Mr Maduro signed the decree at a rally attended by thousands of his supporters.

He said the assembly would be made up of 540 members, some of whom would be elected at local level while the rest would be chosen from various groups such as students, workers, farmers, pensioners, and indigenous people.

The National Electoral Council later said that elections for the constituent assembly would be held at the end of July.

'Evil announcement'

The move was immediately denounced by the opposition-controlled National Assembly.

National Assembly leader Julio Borges called it "nothing more than an evil announcement meant to divide, distract, and confuse Venezuelans further".

Image copyright AFP
Image caption Julio Borges (seated) says the constituent assembly is a "fraud"

He said there would be more "street action" and called for a march opposing the constituent assembly to be held on Wednesday.

Fifty-five people have been killed in protests since the beginning of April.

The unrest was sparked by a Supreme Court ruling on 29 March stripping the National Assembly of its powers and transferring those powers to the court.

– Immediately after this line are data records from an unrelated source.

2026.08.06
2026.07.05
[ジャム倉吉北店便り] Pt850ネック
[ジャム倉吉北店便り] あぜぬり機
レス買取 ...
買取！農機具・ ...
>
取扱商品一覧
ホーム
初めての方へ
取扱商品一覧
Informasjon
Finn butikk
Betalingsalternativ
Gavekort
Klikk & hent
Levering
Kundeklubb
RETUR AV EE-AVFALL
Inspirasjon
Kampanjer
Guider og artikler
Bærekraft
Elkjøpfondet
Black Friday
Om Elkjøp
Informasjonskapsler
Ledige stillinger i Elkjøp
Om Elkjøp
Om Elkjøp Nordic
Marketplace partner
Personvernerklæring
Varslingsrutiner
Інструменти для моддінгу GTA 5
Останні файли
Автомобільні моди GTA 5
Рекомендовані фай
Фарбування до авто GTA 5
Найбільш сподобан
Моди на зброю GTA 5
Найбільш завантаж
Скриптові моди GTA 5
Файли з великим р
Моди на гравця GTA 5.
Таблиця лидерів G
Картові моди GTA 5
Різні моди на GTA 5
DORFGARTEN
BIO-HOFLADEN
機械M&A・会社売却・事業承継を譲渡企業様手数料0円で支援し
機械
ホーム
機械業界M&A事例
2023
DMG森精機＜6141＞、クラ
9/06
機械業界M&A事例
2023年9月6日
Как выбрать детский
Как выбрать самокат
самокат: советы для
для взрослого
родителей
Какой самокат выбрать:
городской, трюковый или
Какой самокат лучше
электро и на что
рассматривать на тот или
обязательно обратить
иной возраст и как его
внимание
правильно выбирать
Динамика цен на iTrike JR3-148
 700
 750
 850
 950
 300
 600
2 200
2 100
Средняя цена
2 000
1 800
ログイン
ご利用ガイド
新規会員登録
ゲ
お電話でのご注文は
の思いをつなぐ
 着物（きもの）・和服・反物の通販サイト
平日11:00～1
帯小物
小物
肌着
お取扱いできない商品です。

The Supreme Court suspended the most controversial paragraphs three days later, but the ruling united the hitherto divided opposition and spurred them into action.

Image copyright AFP
Image caption Anti-government protesters have been clashing with the security forces since the start of April

The opposition says the Supreme Court ruling and Mr Maduro's call for a constituent assembly are attempts by the president to cling on to power beyond the end of his term in 2019.

They say that he has become increasingly authoritarian since he was elected in 2013, blocking their attempts to hold a recall referendum and delaying elections for governors.

On Tuesday, National Electoral Council head Tibisay Lucena also announced that the gubernatorial elections would be held on 10 December, a year after they were originally due.

Some Venezuelans reacted on social media saying that they had lost all trust in the electoral body and demanded fresh general elections rather than regional polls.